In the recent decade, studies have shown that working memory declines across the life span even in the absence of disease-related cerebral pathology (Park et al., 2002; De Beni and Palladino, 2004; Holtzer et al., 2009). One reason for this decline certainly are working memory-related functional cerebral changes particularly within prefrontal cortex (Cabeza et al., 2004; Nagel et al., 2009; Reuter-Lorenz and Park, 2010). These changes can be classified into quantitative and qualitative changes. Quantitative activation changes imply that older individuals show either increased (“overactivation”) or decreased (“underactivation”) activation compared to younger individuals. Prefrontal “underactivation” in older individuals was often associated with functional deficits, particularly when additional resources had to be utilized due to increasing task complexity (Nagel et al., 2009; Cappell et al., 2010; Bennett et al., 2013). By contrast, prefrontal “overactivation” related to decreased or equivalent performance accuracy was interpreted as neural inefficiency, dedifferentiation of cortical subregions or compensation (Park et al., 2004; Zarahn et al., 2007; Carp et al., 2010). Qualitative activation changes are characterized by increased activation of basically task-irrelevant brain structures in older individuals. The most popular model concerning such qualitative changes is the Hemispheric Asymmetry Reduction in Old Adults (HAROLD) model (Cabeza, 2002). The HAROLD model postulates that older individuals show more bilateral activation compared to younger individuals. This bilateral recruitment was interpreted as dedifferentiation of cortical sub regions or as compensatory mechanism for age-related working memory decline (Cabeza, 2002; Park et al., 2004; Rajah and D'Esposito, 2005).
Taken together, many assumptions about the kind, direction and meaning of age-related functional cerebral changes were discussed in the last decade. Reuter-Lorenz and Cappell (2008) integrated these varying assumptions by presenting the Compensation-Related Utilization of Neural Circuits Hypothesis (CRUNCH). The CRUNCH model postulates that the kind of activation differences between older and younger individuals is strongly dependent on performance accuracy and on the cognitive demands of the applied task: At lower demand levels, older adults show comparable performances but more or bilateral (i.e., HAROLD) prefrontal activation compared to younger adults indicating compensatory mechanisms for age-related restraints in working memory capacity. At high task demands, these mechanisms fail resulting in poorer performances and decreased activation of prefrontal brain areas which reflects a working memory overload and restricted neural resources in older adults. Younger individuals, by contrast, show increased activation or bilaterality only at high task demands indicating a compensatory recruitment of neural resources similar to older adults at low task demands.
Another approach that integrates the varying results focuses on a dorsolateral-ventrolateral prefrontal cortex organization and region-specific changes with advancing age. Initially, it was proposed that age-related changes within dorsolateral and not ventrolateral parts of the prefrontal cortex are associated with the working memory decline during normal aging (Rypma and D'Esposito, 2000; Rypma et al., 2001). Rajah and D'Esposito (2005) specified these assumptions by attributing bilateral activation of ventrolateral prefrontal cortex to the dedifferentiation of cortical function, right dorsolateral prefrontal activation changes to functional deficits, and left dorsolateral prefrontal cortex activation changes to functional compensation.
---*---
* Work instructions
What interpretations does the passage on aging and working memory give for prefrontal "overactivation" linked to decreased or equivalent performance accuracy? List every one.
---*---
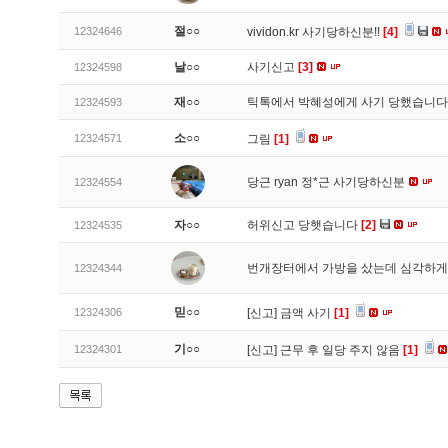
절○○
12324646
vividon.kr 사기당하신분!!
[4]
날○○
사기신고
[3]
12324598
재○○
틱톡에서 박혜성에게 사기 당했습니
12324593
소○○
12324571
그림
[1]
당근 ryan 정*근 사기당하신분
12324554
자○○
허위신고 당햇습니다
[2]
12324535
번개장터에서 가방을 샀는데 심각하게
12324344
믿○○
12324306
[신고]
금액 사기
[1]
기○○
12324301
[신고]
근무 후 일당 주지 않음
[1]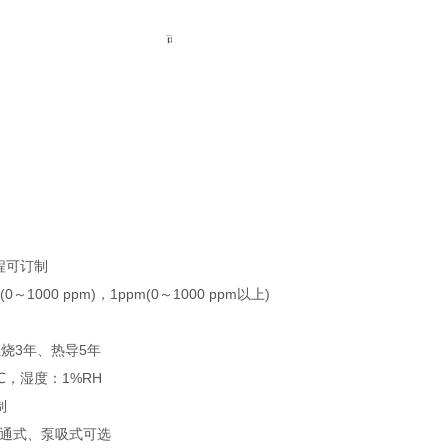
量程可订制
m(0～1000 ppm)，1ppm(0～1000 ppm以上)
燃烧3年、热导5年
1℃，湿度：1%RH
制
流通式、泵吸式可选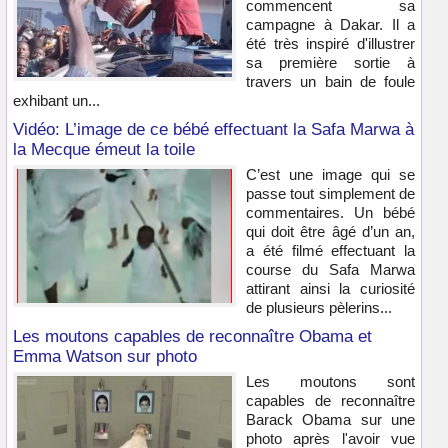
commencent sa
campagne à Dakar. Il a
été très inspiré d'illustrer
sa première sortie à
travers un bain de foule
exhibant un...
Vidéo: L’image de ce bébé effectuant la Safa Marwa à
la Mecque émeut la toile
C’est une image qui se
passe tout simplement de
commentaires. Un bébé
qui doit être âgé d’un an,
a été filmé effectuant la
course du Safa Marwa
attirant ainsi la curiosité
de plusieurs pèlerins...
Les moutons capables de reconnaître Obama et
Emma Watson sur photo
Les moutons sont
capables de reconnaître
Barack Obama sur une
photo après l'avoir vue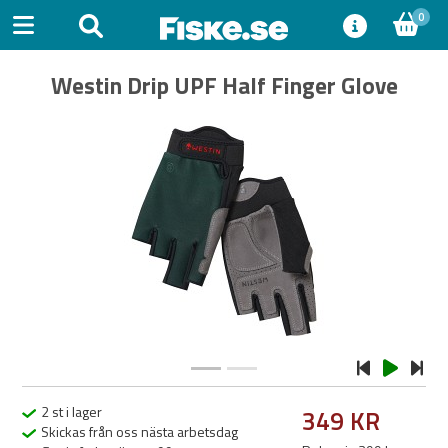
0
Westin Drip UPF Half Finger Glove
Previous
Next
2 st i lager
349 KR
Skickas från oss nästa arbetsdag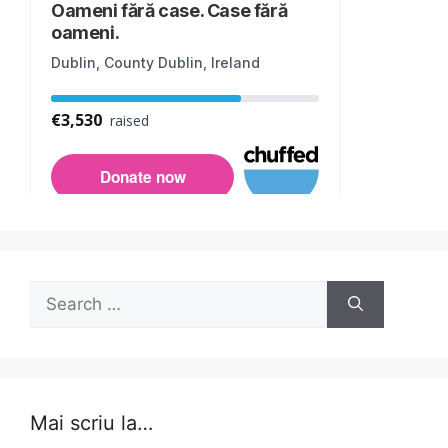
Search
for:
Mai scriu la…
---*---
* Output of the exercise
- Neural inefficiency
- Dedifferentiation of cortical subregions
- Compensation